▶ [Work instruction]
Would you repeat every entry below word for word but drop the images?

▶ [Records]
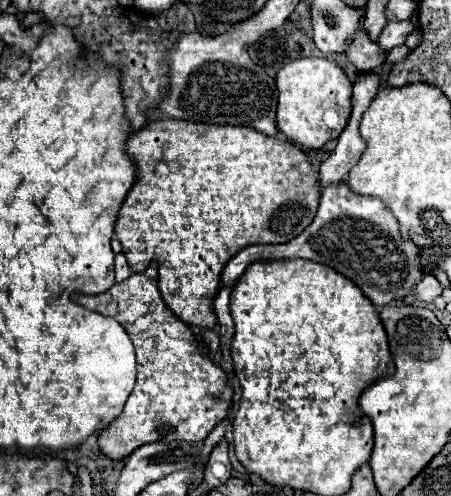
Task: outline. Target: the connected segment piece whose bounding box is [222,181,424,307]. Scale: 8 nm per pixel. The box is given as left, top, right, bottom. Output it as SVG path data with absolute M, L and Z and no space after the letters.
M344 181L336 183L336 187L322 189L316 219L296 239L284 245L250 245L238 251L236 257L226 263L222 271L222 283L234 283L254 261L292 257L310 259L336 269L344 277L352 279L376 307L402 301L424 277L420 267L420 249L416 243L400 235L400 223L396 223L396 217L384 207L380 199L356 195Z

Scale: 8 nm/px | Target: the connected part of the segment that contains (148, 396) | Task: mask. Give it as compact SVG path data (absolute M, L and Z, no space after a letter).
M150 263L144 273L132 273L106 293L74 293L72 299L92 311L118 319L136 347L138 381L124 411L98 437L104 455L122 461L140 445L154 441L198 443L226 419L234 395L228 377L220 365L198 349L198 341L188 325L168 311L158 291L158 263Z

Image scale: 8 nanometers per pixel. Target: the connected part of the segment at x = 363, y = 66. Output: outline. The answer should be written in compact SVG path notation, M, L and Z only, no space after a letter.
M360 29L354 37L354 41L350 43L348 51L346 51L348 59L360 69L360 71L372 71L376 67L380 67L386 61L388 51L380 51L380 45L372 43L366 35L364 29Z

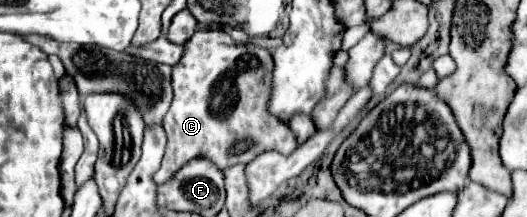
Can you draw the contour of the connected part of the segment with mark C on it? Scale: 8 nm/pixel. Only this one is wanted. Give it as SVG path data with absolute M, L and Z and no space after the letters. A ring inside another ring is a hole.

▶ [Expected answer]
Task: outline. Target: the connected segment piece whose bounding box is [222,181,424,307]. Scale: 8 nm per pixel. The box is given as left, top, right, bottom. Output it as SVG path data with absolute M, L and Z and no space after the letters.
M344 181L336 183L336 187L322 189L316 219L296 239L284 245L250 245L238 251L236 257L226 263L222 271L222 283L234 283L254 261L292 257L310 259L336 269L344 277L352 279L376 307L402 301L424 277L420 267L420 249L416 243L400 235L400 223L396 223L396 217L384 207L380 199L356 195Z

Scale: 8 nm/px | Target: the connected part of the segment that contains (148, 396) | Task: mask. Give it as compact SVG path data (absolute M, L and Z, no space after a letter).
M150 263L144 273L132 273L106 293L74 293L72 299L92 311L118 319L136 347L138 381L124 411L98 437L104 455L122 461L140 445L154 441L198 443L226 419L234 395L228 377L220 365L198 349L198 341L188 325L168 311L158 291L158 263Z

Image scale: 8 nanometers per pixel. Target: the connected part of the segment at x = 363, y = 66. Output: outline. The answer should be written in compact SVG path notation, M, L and Z only, no space after a letter.
M360 29L354 37L354 41L350 43L348 51L346 51L348 59L360 69L360 71L372 71L376 67L380 67L386 61L388 51L380 51L380 45L372 43L366 35L364 29Z

Can you draw the contour of the connected part of the segment with mark C on it? Scale: 8 nm/pixel. Only this one is wanted. Give it as SVG path data with absolute M, L and Z and no space after the letters. A ring inside another ring is a hole.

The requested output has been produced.